Leo Merle

Personal information
- Full name: Leo Merle VI
- Born: January 14, 1998 (age 28)
- Home town: Folsom, California, U.S.
- Education: University of California, Santa Cruz University of Michigan

Sport
- Sport: Paralympic athletics
- Disability: Cerebral palsy
- Disability class: T38
- Event: Middle-distance running

Medal record
Track and field
Representing the United States
Parapan American Games
| Gold medal – first place | 2023 Santiago | 1500 m T38 |

= Leo Merle =

American Paralympic athlete

Leo Merle VI (born January 14, 1998) is an American Paralympic middle-distance runner. He represented the United States at the 2024 Summer Paralympics.

==Early life and education==
Merle was born with cerebral palsy that affects the flexibility in his right foot and leg. He wore a corrective boot to stretch the tendons of his right leg so they would develop properly and maintain their flexibility until he was six years old. He attended Vista Del Lago High School where he ran cross country and track and field. He attended University of California, Santa Cruz and earned a Bachelor of Science in molecular, cellular and developmental biology. He then attended the University of Michigan School of Dentistry and earned a doctorate of dental surgery.

==Career==
Merle began his career in long-distance running, participating in the 5000 metres and 10,000 metres events. After learning that his T38 classification maxed out at 1500 metres, he transitioned to middle-distance running.

He made his international debut for the United States at the 2023 World Para Athletics Championships in the 1500 metres T38 event, and finished in fourth place with a personal best time of 4:06.13. In November 2023, he then competed at the 2023 Parapan American Games and won a gold medal in the 1500 metres T38 event with a time of 4:12.62.

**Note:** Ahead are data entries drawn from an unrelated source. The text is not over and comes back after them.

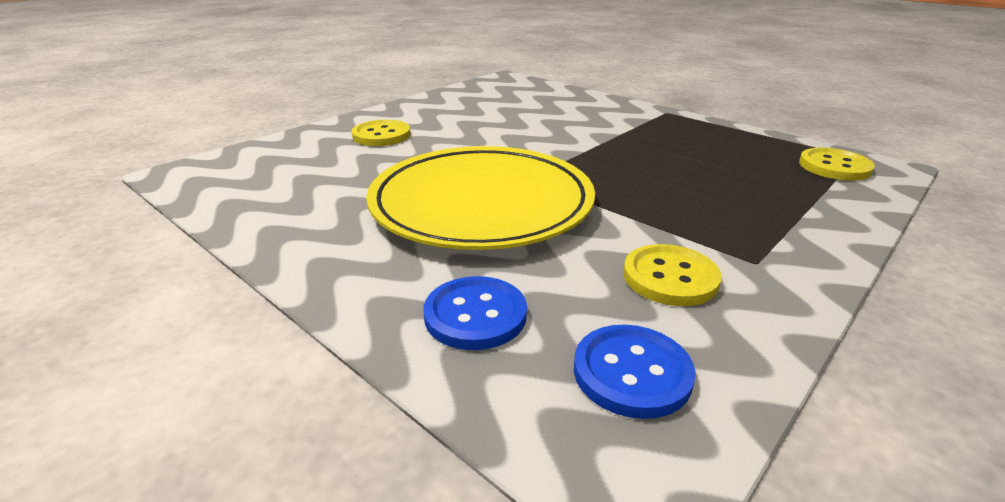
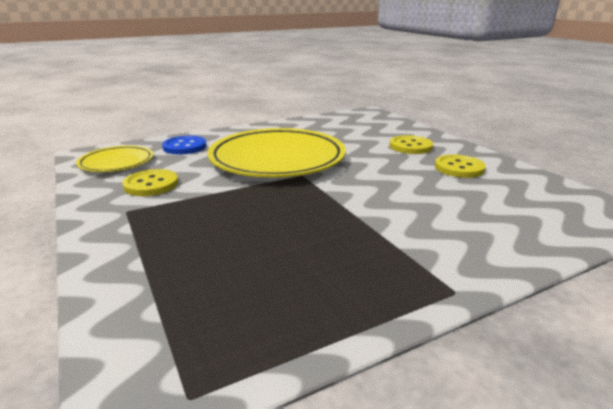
camera: 110 degrees right, 5 degrees down
(632, 373) = (117, 162): blue button -> yellow plate
(834, 167) = (185, 344): yellow button -> yellow button (459, 168)

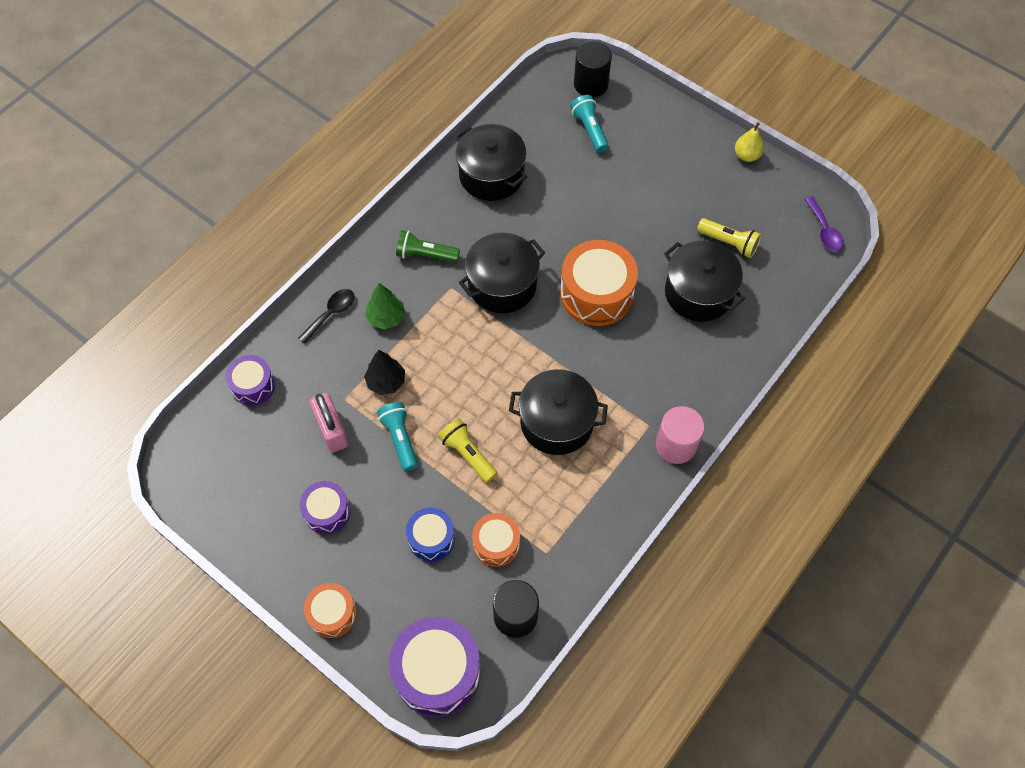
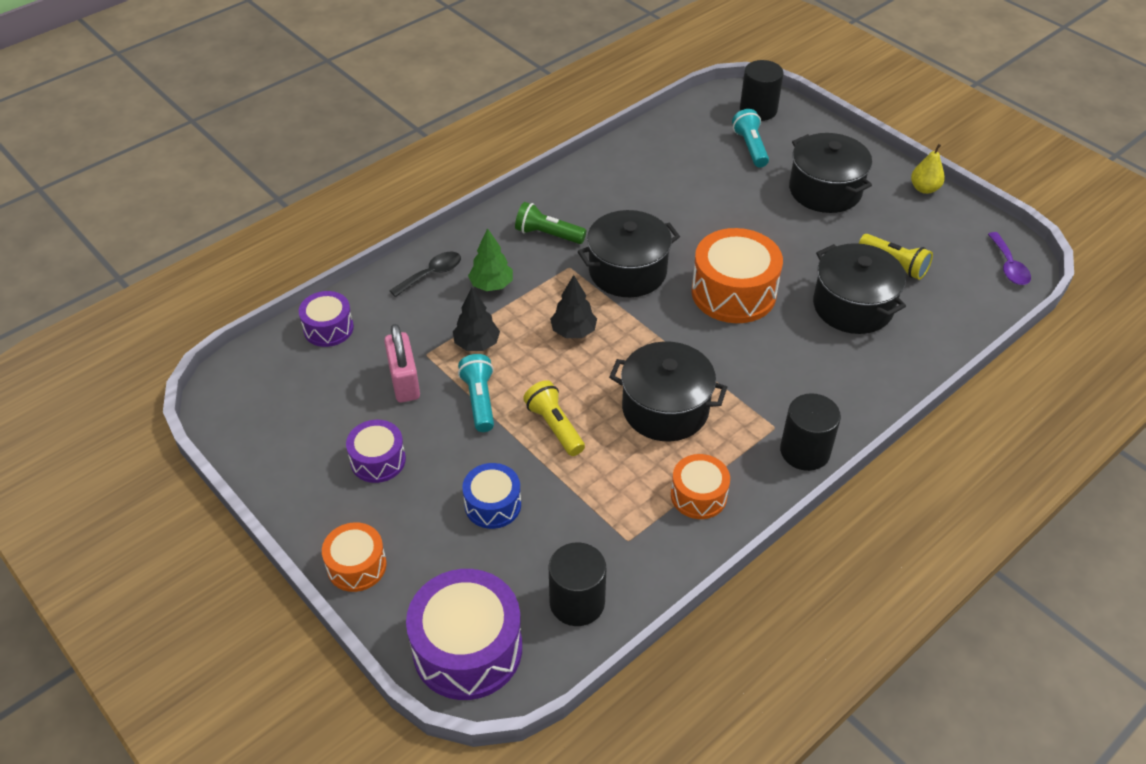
camera: 10 degrees right, 15 degrees down
(466, 356) = (573, 331): none -> black tree
(491, 175) = (635, 174): black pot -> black pot (825, 190)
(496, 544) = (569, 522): orange drum -> orange drum (698, 495)
(676, 445) = (805, 451): pink cylinder -> black cylinder

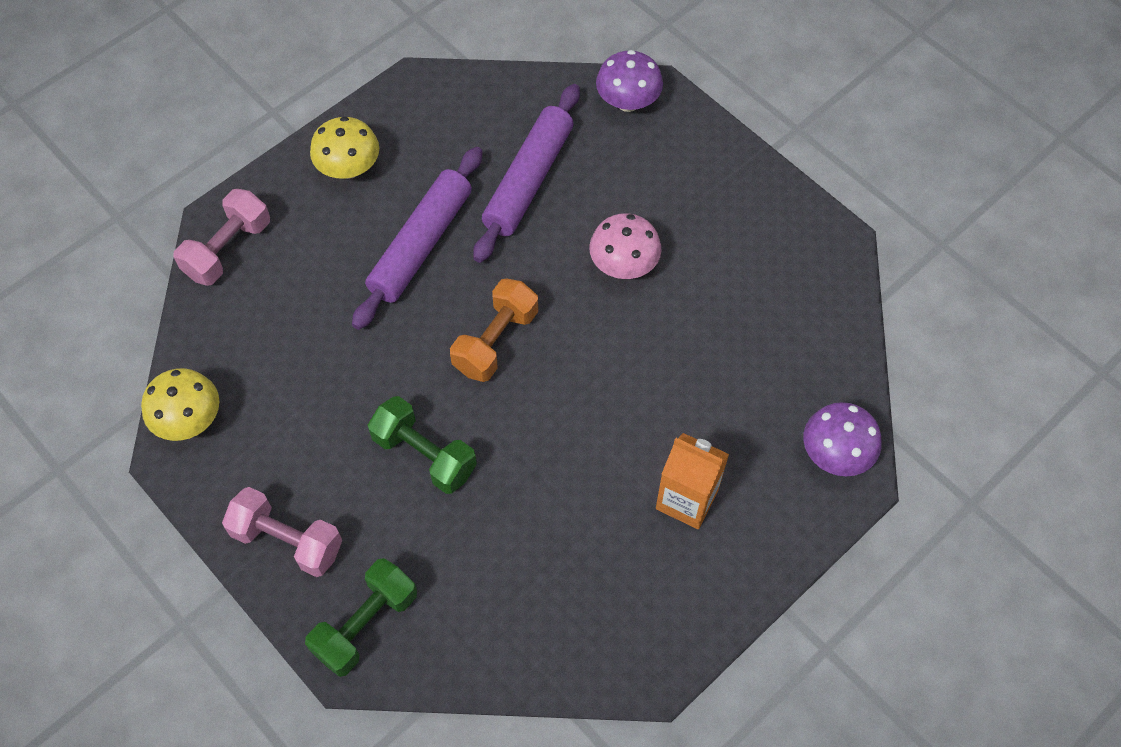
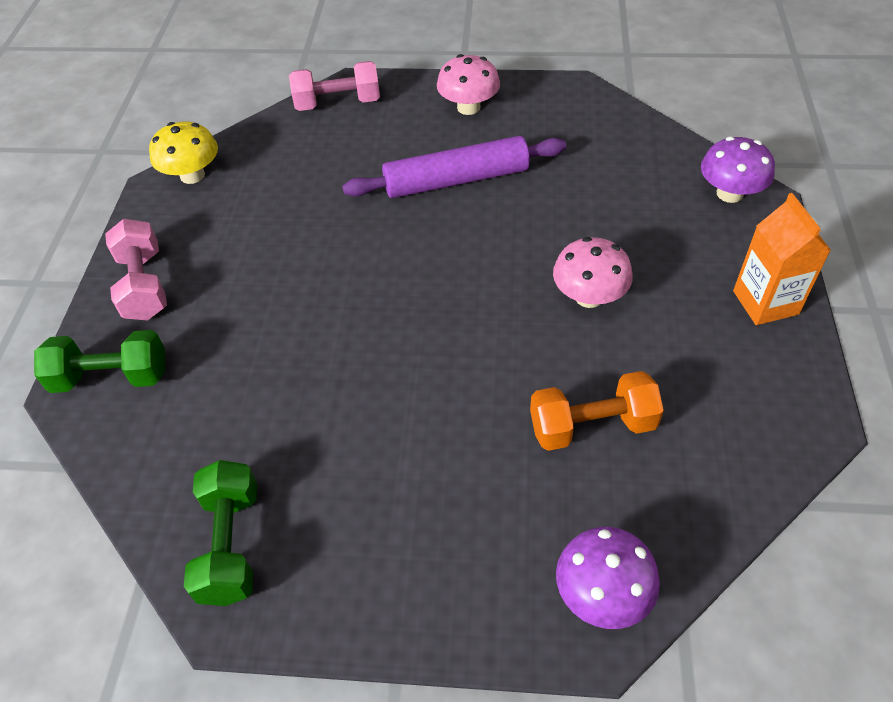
camera: 50 degrees right, 10 degrees down
(349, 168) = (468, 107): yellow mushroom -> pink mushroom
(424, 455) = (287, 306): green dumbbell -> green dumbbell (230, 545)
(496, 341) = (428, 274): orange dumbbell -> orange dumbbell (592, 426)
(529, 180) = (584, 193): purple rolling pin -> none
(686, 499) = (424, 505): orange carton -> orange carton (765, 302)

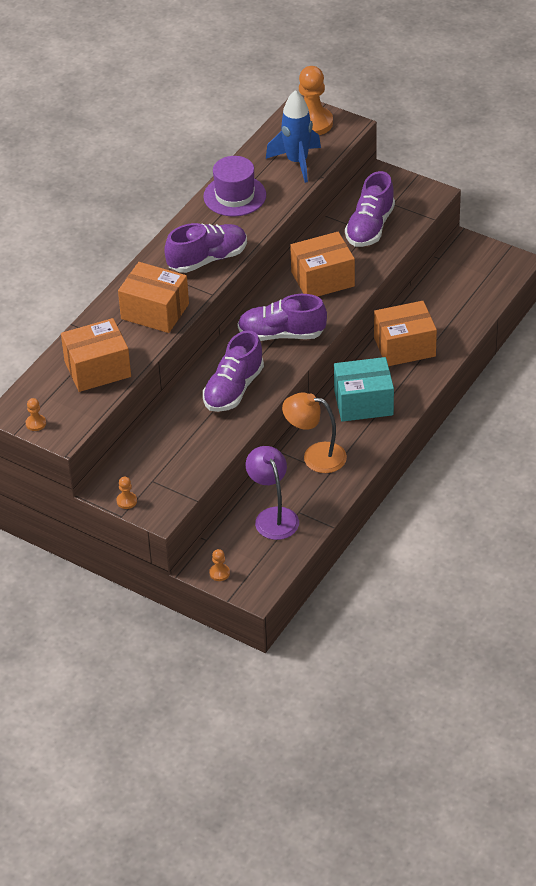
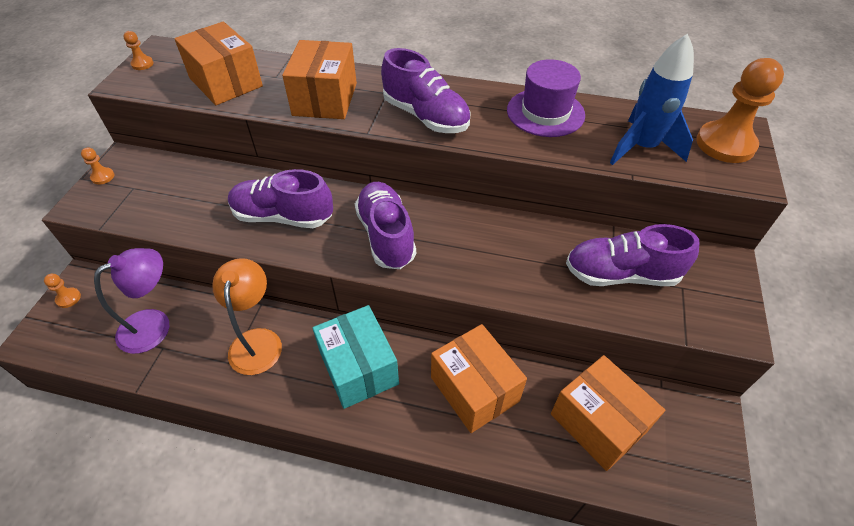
camera: 70 degrees right, 5 degrees up
(322, 279) = (499, 250): orange box -> orange box (598, 423)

In May 2024, he represented the United States at the 2024 World Para Athletics Championships in the 1500 metres T38 event, and finished in fourth place with a time of 4:07.47. In July 2024, during the U.S. Paralympic team trials, he qualified to represent the United States at the 2024 Summer Paralympics.

==Personal life==
Following the Paralympics, Merle said he planned to become a dental professional specializing in endodontics and root canal.